S'il est loisible au législateur de prévoir que les contrôles d'identité et fouilles mis en oeuvre dans le cadre de l'état d'urgence peuvent ne pas être liés au comportement de la personne, la pratique de ces opérations de manière généralisée et discrétionnaire est incompatible avec la liberté d'aller et de venir et le droit au respect de la vie privée.
Or, en prévoyant que ces opérations peuvent être autorisées en tout lieu dans les zones où s'applique l'état d'urgence, le législateur a permis leur mise en oeuvre sans qu'elles soient nécessairement justifiées par des circonstances particulières établissant le risque d'atteinte à l'ordre public dans les lieux en cause.
En conséquence, faute pour le législateur d'avoir assuré une conciliation équilibrée entre, d'une part, la sauvegarde de l'ordre public, et, d'autre part, le respect des droits et libertés (liberté d'aller et de venir et droit au respect de la vie privée), le Conseil constitutionnel prononce la censure de l'article 8-1 de la loi de 1955 relative à l'état d'urgence. Telle est la position adoptée par le Conseil constitutionnel dans une décision rendue le 1er décembre 2017 (Cons. const., décision n° 2017-677 QPC, du 1er décembre 2017
N° Lexbase : A9909W3E).
Le Conseil constitutionnel a été saisi le 25 septembre 2017 par le Conseil d'Etat (CE 9° et 10° ch.-r., 22 septembre 2017, n° 411771, inédit au recueil Lebon
N° Lexbase : A7450WSQ ; lire à ce sujet S. Slama,
in, Lexbase éd. priv., 2017, n° 719
N° Lexbase : N1161BXB) d'une question prioritaire de constitutionnalité portant sur l'article 8-1 de la loi n° 55-385 du 3 avril 1955 relative à l'état d'urgence (
N° Lexbase : L6821KQP), dans sa rédaction issue de la loi du 21 juillet 2016 prorogeant l'application de la loi du 3 avril 1955 (
N° Lexbase : L4410K99).
Dans sa décision rendue ce jour, le Conseil rappelle que la Constitution n'exclut pas la possibilité pour le législateur de prévoir un régime d'état d'urgence. Il relève que si ces dispositions font obligation au préfet de désigner précisément les lieux concernés par des contrôles d'identité et fouilles, ainsi que leur durée (qui ne peut excéder 24 heures) et si elles rendent applicables à ces opérations certaines des garanties applicables aux inspections, fouilles et visites réalisées dans un cadre judiciaire, il peut être procédé à ces opérations, dans les lieux désignés par la décision du préfet, à l'encontre de toute personne, quel que soit son comportement et sans son consentement.
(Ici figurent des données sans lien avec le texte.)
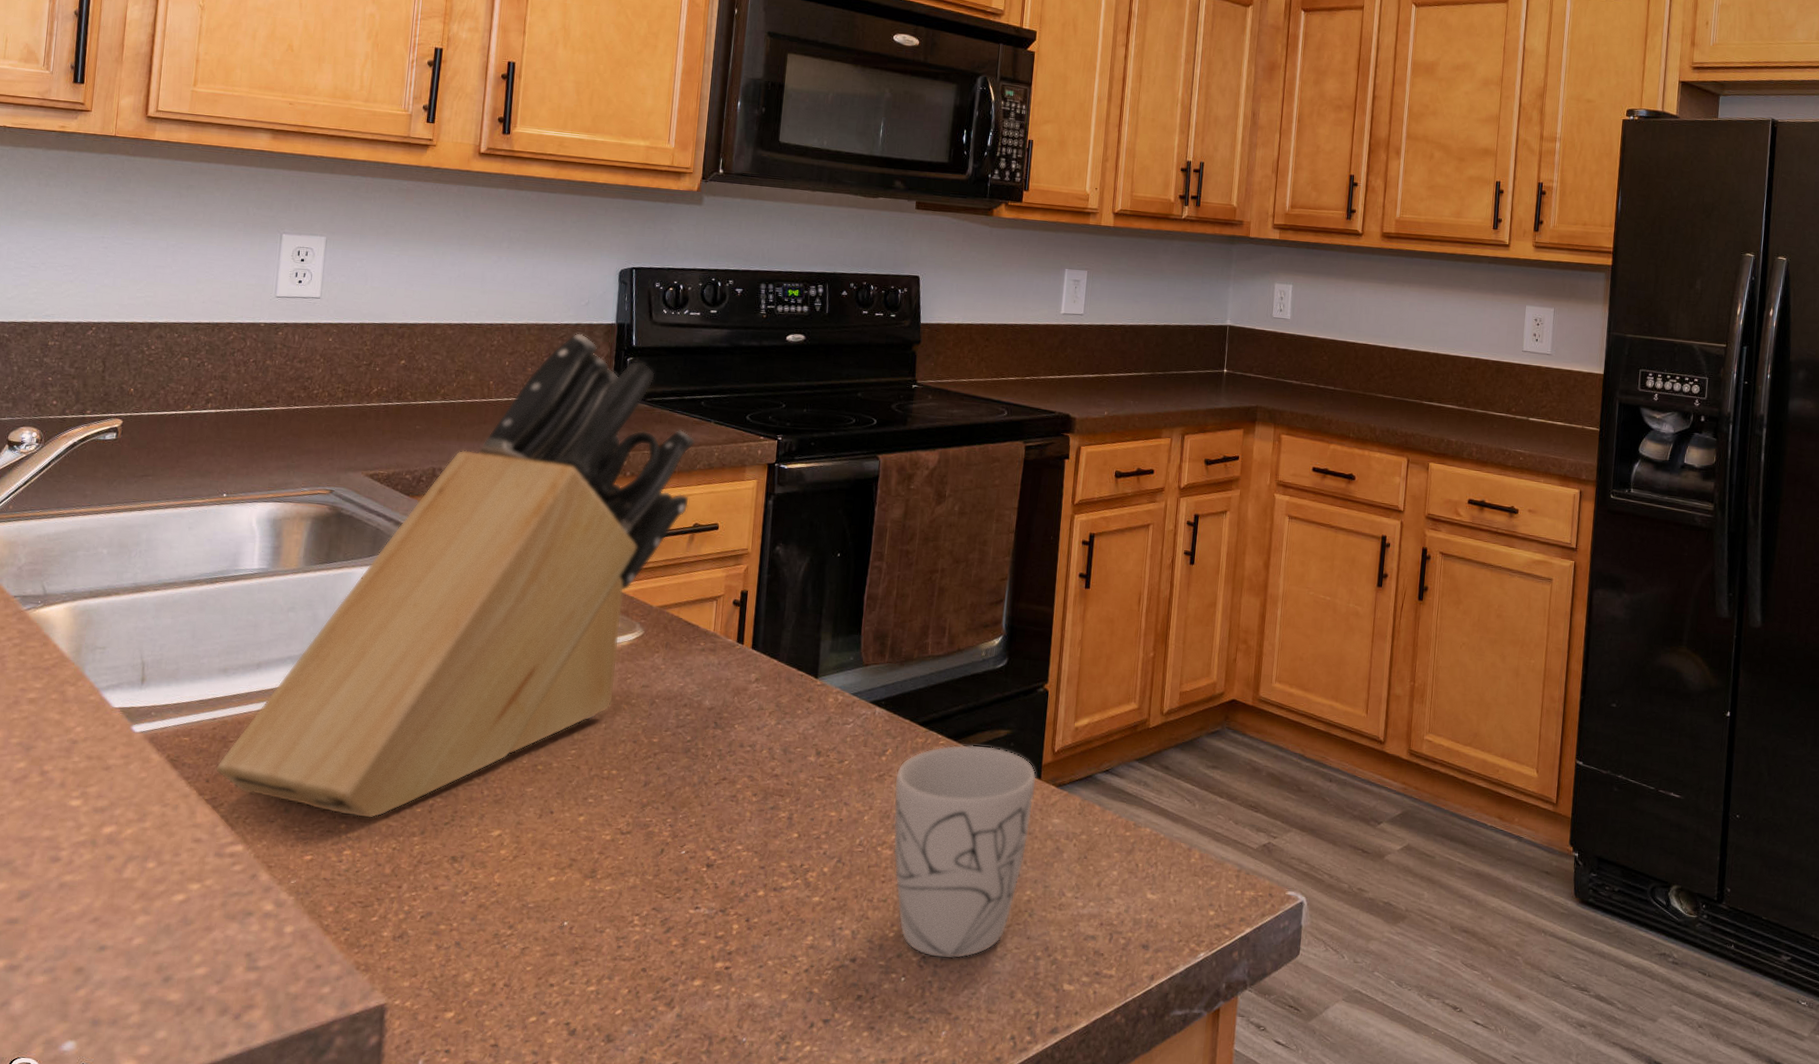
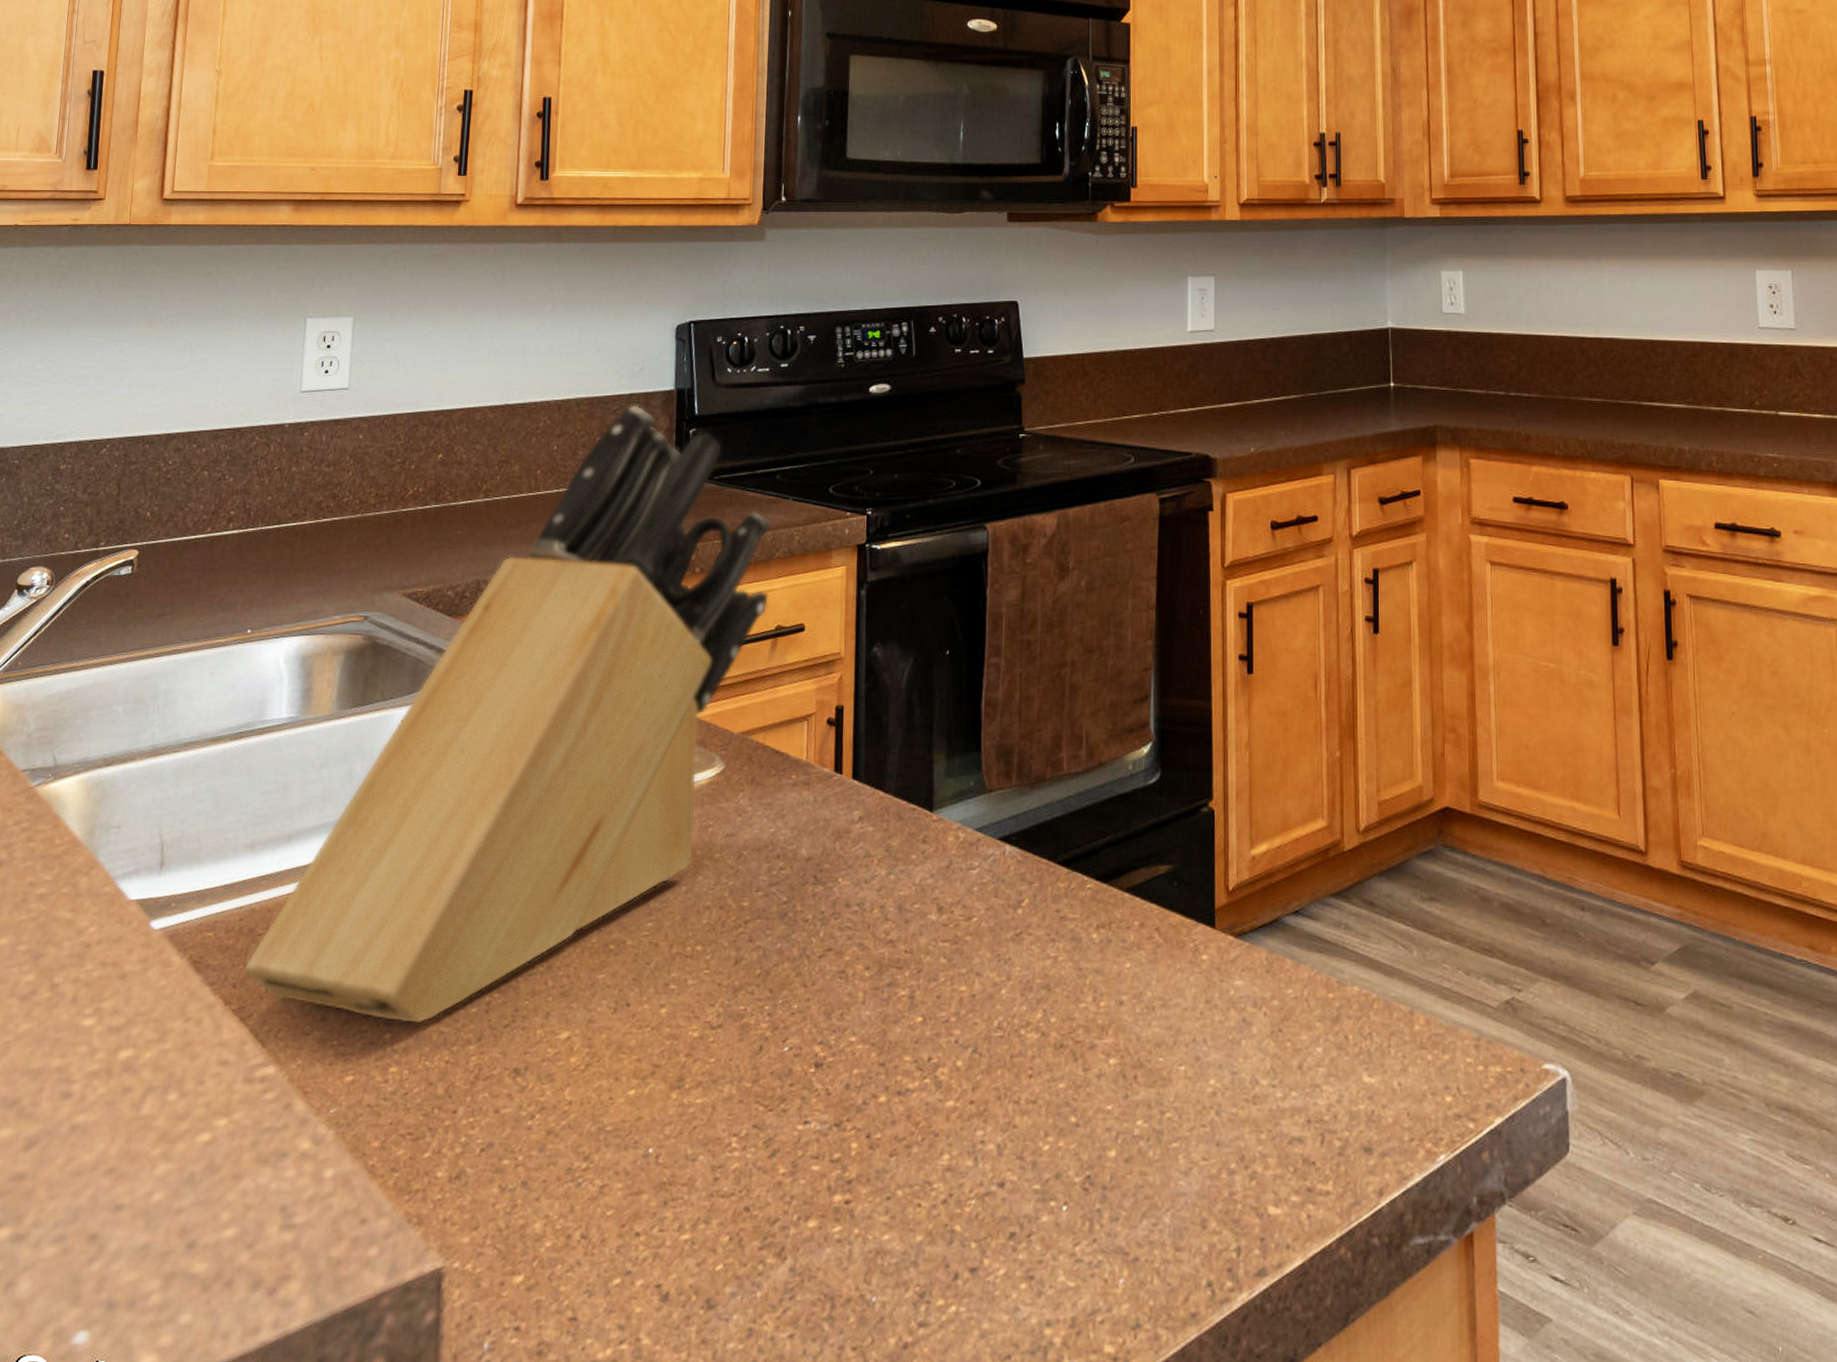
mug: present [893,744,1037,959] -> none [1034,887,1210,1178]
Les Sages déclarent donc l'article 8-1 contraire à la Constitution avec un report de l'abrogation au 30 juin 2018, afin d'éviter de priver l'autorité administrative du pouvoir d'autoriser des contrôles d'identité, des fouilles de bagages et des visites de véhicules et entraîner ainsi des conséquences manifestement excessives.